I am using Rexster/TITAN 0.4 over Cassandra. The vertex keys are indexed using standard index as below. g.makeKey("domain").dataType(String.class).indexed("standard", Vertex.class).make(); I am not using Uniqueness for performance and scalability. There are around ~10M vertices in graph.
My requirement is to iterate over each vertices and identify if any duplicates and then remove it. Is there a way to get the sorted list of vertices, directly from the index which is already present. A direct query on index (standard TITAN index) similar to "Direct Index Query" . So that I can partition the entire vertices into smaller batches and process individually.
If not possible , what is the best way to achieve this. I don't want to use Titan-Hadoop or similar solution just for finding/removing duplicates in graph.
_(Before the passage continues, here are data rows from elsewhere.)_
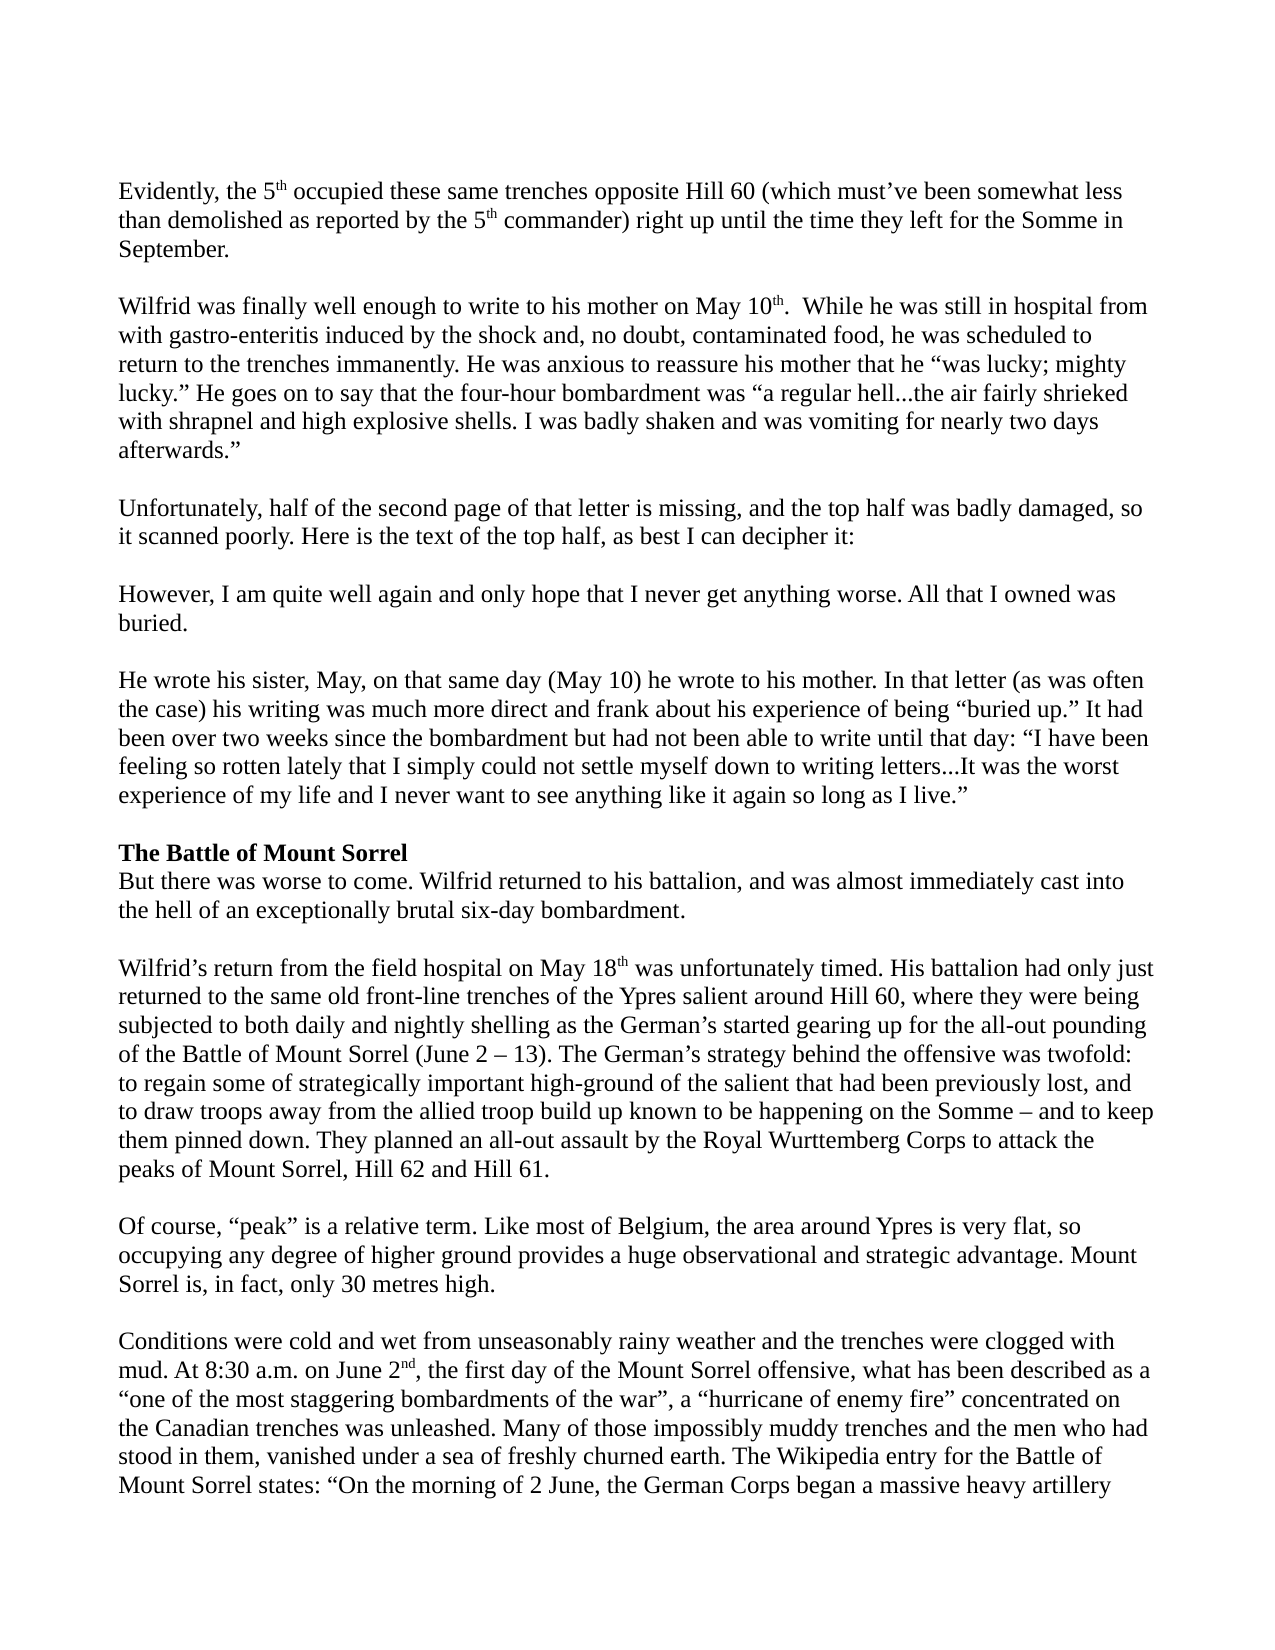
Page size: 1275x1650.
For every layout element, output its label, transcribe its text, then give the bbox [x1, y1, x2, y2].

text Wilfrid was finally well enough to write to his mother on May 10th. While he was still in hospital from with gastro-enteritis induced by the shock and, no doubt, contaminated food, he was scheduled to return to the trenches immanently. He was anxious to reassure his mother that he “was lucky; mighty lucky.” He goes on to say that the four-hour bombardment was “a regular hell...the air fairly shrieked with shrapnel and high explosive shells. I was badly shaken and was vomiting for nearly two days afterwards.” [118, 291, 1157, 464]
text Unfortunately, half of the second page of that letter is missing, and the top half was badly damaged, so it scanned poorly. Here is the text of the top half, as best I can decipher it: [118, 493, 1157, 550]
text But there was worse to come. Wilfrid returned to his battalion, and was almost immediately cast into the hell of an exceptionally brutal six-day bombardment. [118, 866, 1157, 924]
text He wrote his sister, May, on that same day (May 10) he wrote to his mother. In that letter (as was often the case) his writing was much more direct and frank about his experience of being “buried up.” It had been over two weeks since the bombardment but had not been able to write until that day: “I have been feeling so rotten lately that I simply could not settle myself down to writing letters...It was the worst experience of my life and I never want to see anything like it again so long as I live.” [118, 665, 1157, 809]
text Conditions were cold and wet from unseasonably rainy weather and the trenches were clogged with mud. At 8:30 a.m. on June 2nd, the first day of the Mount Sorrel offensive, what has been described as a “one of the most staggering bombardments of the war”, a “hurricane of enemy fire” concentrated on the Canadian trenches was unleashed. Many of those impossibly muddy trenches and the men who had stood in them, vanished under a sea of freshly churned earth. The Wikipedia entry for the Battle of Mount Sorrel states: “On the morning of 2 June, the German Corps began a massive heavy artillery [118, 1326, 1157, 1499]
text Evidently, the 5th occupied these same trenches opposite Hill 60 (which must’ve been somewhat less than demolished as reported by the 5th commander) right up until the time they left for the Somme in September. [118, 176, 1157, 263]
text However, I am quite well again and only hope that I never get anything worse. All that I owned was buried. [118, 579, 1157, 636]
text Wilfrid’s return from the field hospital on May 18th was unfortunately timed. His battalion had only just returned to the same old front-line trenches of the Ypres salient around Hill 60, where they were being subjected to both daily and nightly shelling as the German’s started gearing up for the all-out pounding of the Battle of Mount Sorrel (June 2 – 13). The German’s strategy behind the offensive was twofold: to regain some of strategically important high-ground of the salient that had been previously lost, and to draw troops away from the allied troop build up known to be happening on the Somme – and to keep them pinned down. They planned an all-out assault by the Royal Wurttemberg Corps to attack the peaks of Mount Sorrel, Hill 62 and Hill 61. [118, 953, 1157, 1183]
text Of course, “peak” is a relative term. Like most of Belgium, the area around Ypres is very flat, so occupying any degree of higher ground provides a huge observational and strategic advantage. Mount Sorrel is, in fact, only 30 metres high. [118, 1211, 1157, 1298]
text The Battle of Mount Sorrel [118, 838, 1157, 866]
I want to run the below query to get 1000 vertices in the sorted order.
gremlin> g.V.has('domain').domain.order[0..1000]
WARN com.thinkaurelius.titan.graphdb.transaction.StandardTitanTx - Query requires iterating over all vertice
s [(domain <> null)]. For better performance, use indexes
But this query is not using the standard index which is created on 'domain', and fails to run, giving out of memory exception. I have ~10M vertices in graph.
How can I force gremlin to use index in this particular case?